|Melodic Thrash Metal, Progressive Metal
May 22nd, 2012
Release length: 54:28
Being and Nothingness carries a bit of attitude with it that you can easily pick up on, though not afraid to show an artistic Progressive side and digital paintjob. The guitars have that traditional Thrash distortion to them, but end up a bit thin thanks to the clarity, causing them to sound rather empty and weak in the mix, especially at slower speeds. The bass sounds pretty good and rather loud, sometimes going off into a twanging style that really adds necessary richness to the main chords. Unfortunately, the drums greatly vary. The snares sound pretty strong, having a nice thickness that has a slight buried wooden sound to them here and there. Some also have a really loud boom when hit, fitting the tone of the album perfectly. The bass kicks are a rather dull click that works, but can blend in with the snares or be masked by the guitars here and there. The cymbals, unfortunately, are awful. Sometimes they sound fine but a bit distant, and other times sound horribly washed out. The vocals are an energetic deeper rasps and mid-range gutturals that greatly match the often enthusiastic performance by the rest of the band.
“Macrocosm” introduces an atmospheric piece that starts out well with an acoustic guitar eventually joined by the drums, slowly building into a thicker, haunting astral sound with electric guitars that greatly fill the blank spaces. However, around the minute and a half mark, you’re introduced with how the Progressive tendencies of Hexen will end up hurting the album, showing up that weak, emptier, uninspiring sound. You find it again on “Grave New World,” which has the same issues thanks to the slower pace and rather clear production quality. When the music picks up in some bridges, it sounds great, but in the chugging and melodic passages, what energy you wind up with basically stops. It’s clear the song itself isn’t bad with it’s old-school Thrash Metal approach and strong faster paced riffs that sometimes have a little extra complexity, or Crossover attitude when things slow down, but it just becomes too weak to really get into.

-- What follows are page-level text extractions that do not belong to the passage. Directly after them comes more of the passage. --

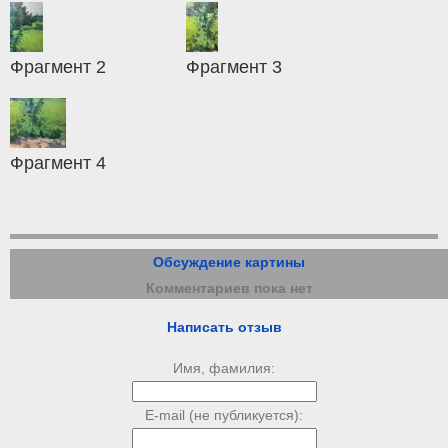
Фрагмент 2
Фрагмент 3
Фрагмент 4
Обсуждение картины
Комментариев пока нет
Написать отзыв
Имя, фамилия:
E-mail (не публикуется):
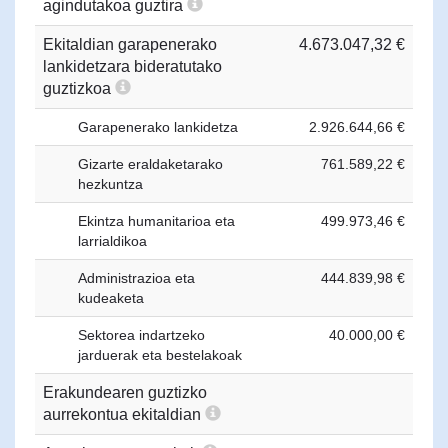
agindutakoa guztira
Ekitaldian garapenerako
4.673.047,32 €
lankidetzara bideratutako
guztizkoa
Garapenerako lankidetza
2.926.644,66 €
Gizarte eraldaketarako
761.589,22 €
hezkuntza
Ekintza humanitarioa eta
499.973,46 €
larrialdikoa
Administrazioa eta
444.839,98 €
kudeaketa
Sektorea indartzeko
40.000,00 €
jarduerak eta bestelakoak
Erakundearen guztizko
aurrekontua ekitaldian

“Defcon Rising” rarely goes into as slow a pace. The guitar solo that erupts half way through sounds fantastic and gives a strong atmospheric tone, making the transition to the cleaner acoustic piece that follows more natural. Unfortunately, the solo after it shows the emptiness once more, due to the bass being too weak to carry it alone. Other than that, there is more chugging involved, but the chords are a lot tighter and faster with a dominant bass presence that pushes the melodies forward a lot better, and really aids the energy that the band brings with them. “Walk as Many, Stand as One” is another outstanding track that finds the music a lot thicker for many of the same reasons. The slower guitar solo here is beautiful and moving, finding the louder bass working well to keep the rhythm alive behind it, while the overall speed of the track allows the snares to really stand out against blistering and aggressive Thrash chords with some slight gang chants going on in the background of the chorus to bring a little extra attitude with it. All of these elements are perfectly merged together, and make for one of the more attention grabbing experiences.

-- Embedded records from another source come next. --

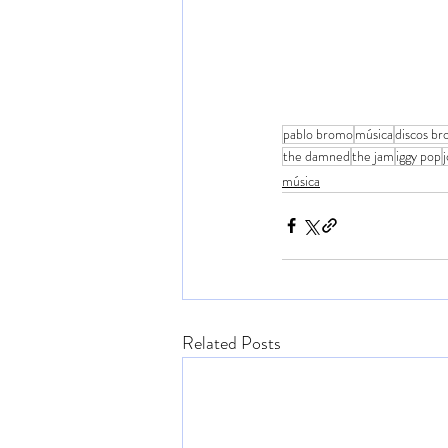
pablo bromo
música
discos br
the damned
the jam
iggy pop
música
Related Posts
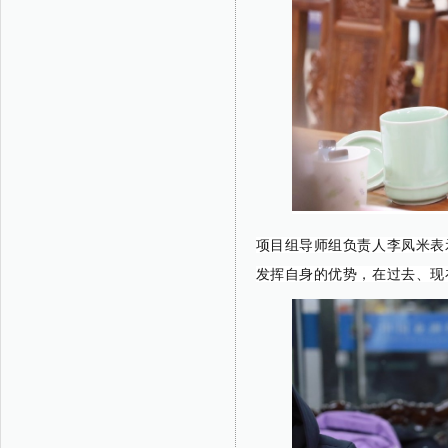
项目组导师组负责人李凤米表
发挥自身的优势，在过去、现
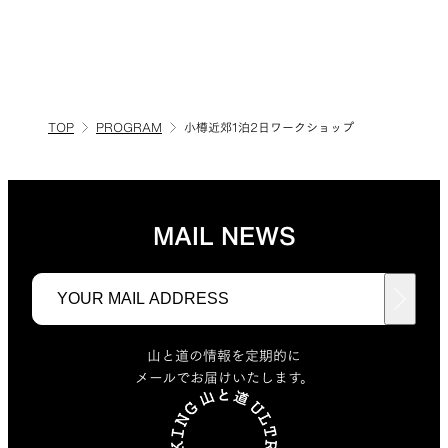
TOP
PROGRAM
小樽近郊1泊2日ワークショップ
MAIL NEWS
山と道の情報を定期的に
メールでお届けいたします。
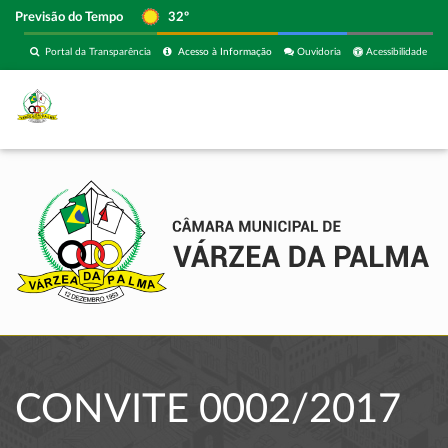
Previsão do Tempo
32º
Portal da Transparência
Acesso à Informação
Ouvidoria
Acessibilidade
CONVITE 0002/2017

But, it isn’t until the very end that Hexen really stand out. “The Nescient” is easily one of the best tracks on the recording, and actually carries a Carcass meets Thrash Metal sound to it. The guitar solos here are not quite as rich, but they still work out thanks to the additional keyboards that come into play, as well as thanks to the raw aggression that simply grabs you by the throat right at the start of the track, and refuses to let go no matter what happens. You’ll find yourself banging you head along throughout the entire track, and the rhaspier vocals are met with a great deal of enthusiasm. The melodies here are fantastic as well, though never quite as moving as with previous songs during the solos to allow the aggression to come through at its best. After that is the fiften minute opus “Nocturne.” There are plenty of extended softer moments at work, but like with “Macrocosm,” they work well with the audio quality. Most of the music does come through as rich Thrash Metal with a strong Progressive tone that keeps it alive and fresh the whole time. This also seems to play out in a concpetual manner thanks to the way the music continues to build up and calm down in line with the lyrics, establishing up a bit of a story concept to it.
Being and Nothingness really starts off rough, but past the first roughly eight minutes, it greatly picks up. There are times where you’ll find the music to be a bit hollow from the problems the audio faces. When the pace picks up and the music gets tighter, a lot of these complications won’t even show, and you’ll find plenty of songs to be solid, enjoyable experiences, getting better the closer you get to the climax. While this really isn’t the greatest album, it’s definitely a unique one that should at least be checked out. It’s undeniable that Hexen still have room to grow, but given the potential that you’ll find here, full maturity is clearly within reach.
01. Macrocosm – 2:36
02. Grave New World – 5:34
03. Defcon Rising – 6:51
04. Private Hell – 3:44
05. Walk as Many, Stand as One – 4:44
06. Stream of Unconsciousness – 4:54
07. Indefinite Archetype – 6:33
08. The Nescient – 4:25
09. Nocturne – 15:07
|Overall Score: 7.5/10
Digital review copy of this release provided by Pulverised Records via Earsplit PR.